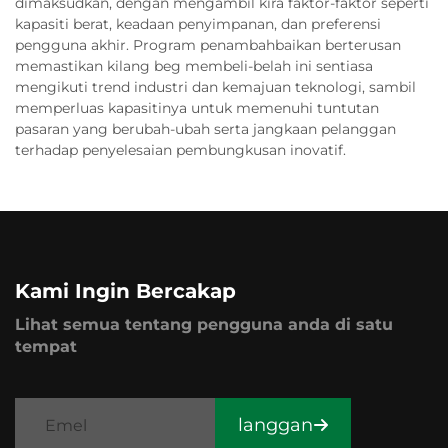
dimaksudkan, dengan mengambil kira faktor-faktor seperti
kapasiti berat, keadaan penyimpanan, dan preferensi
pengguna akhir. Program penambahbaikan berterusan
memastikan kilang beg membeli-belah ini sentiasa
mengikuti trend industri dan kemajuan teknologi, sambil
memperluas kapasitinya untuk memenuhi tuntutan
pasaran yang berubah-ubah serta jangkaan pelanggan
terhadap penyelesaian pembungkusan inovatif.
Kami Ingin Bercakap
Lihat semua tentang pengguna anda di satu
tempat
langgan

- - - - - - -

__Work task__. Copy the text of the entries above word for word, leaving out the pictures.

__Solution__.
dimaksudkan, dengan mengambil kira faktor-faktor seperti
kapasiti berat, keadaan penyimpanan, dan preferensi
pengguna akhir. Program penambahbaikan berterusan
memastikan kilang beg membeli-belah ini sentiasa
mengikuti trend industri dan kemajuan teknologi, sambil
memperluas kapasitinya untuk memenuhi tuntutan
pasaran yang berubah-ubah serta jangkaan pelanggan
terhadap penyelesaian pembungkusan inovatif.
Kami Ingin Bercakap
Lihat semua tentang pengguna anda di satu
tempat
langgan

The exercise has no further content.